▶
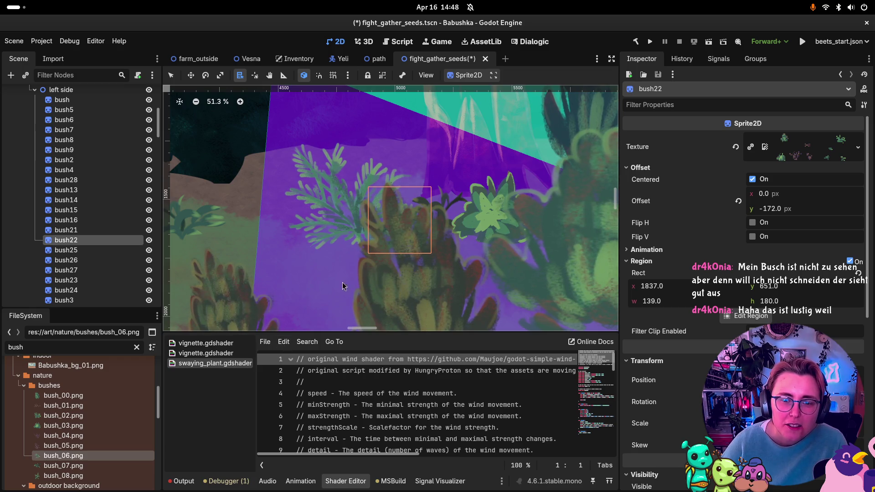
Move bush22 down-left and give it the bush_08.png texture with Region off.
key("w")
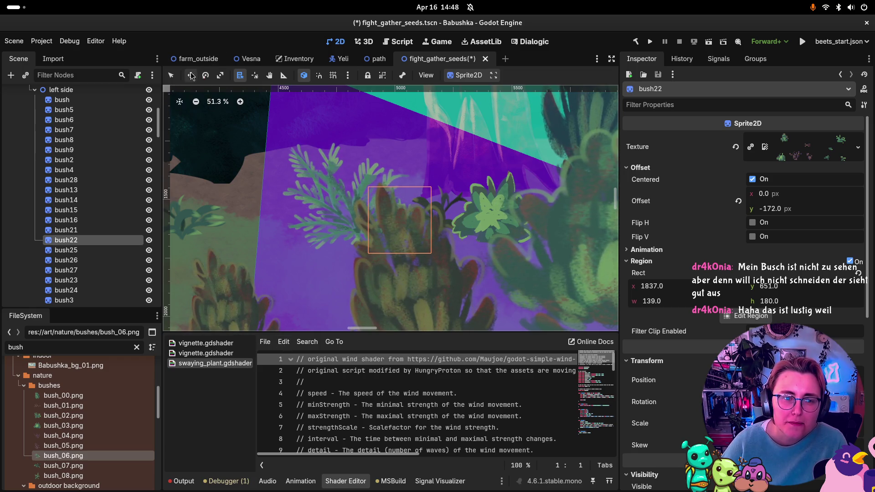
mouse_move(408, 222)
left_mouse_down()
mouse_move(398, 177)
mouse_move(403, 198)
mouse_move(335, 276)
left_mouse_up()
◀
§ THE TASK: Reproduce, word for word, every line starting at the line that contains "mouse_move(398, 177)" and ending with the final line of the entries.

§ RESPONSE TO THIS EXERCISE:
mouse_move(398, 177)
mouse_move(403, 198)
mouse_move(335, 276)
left_mouse_up()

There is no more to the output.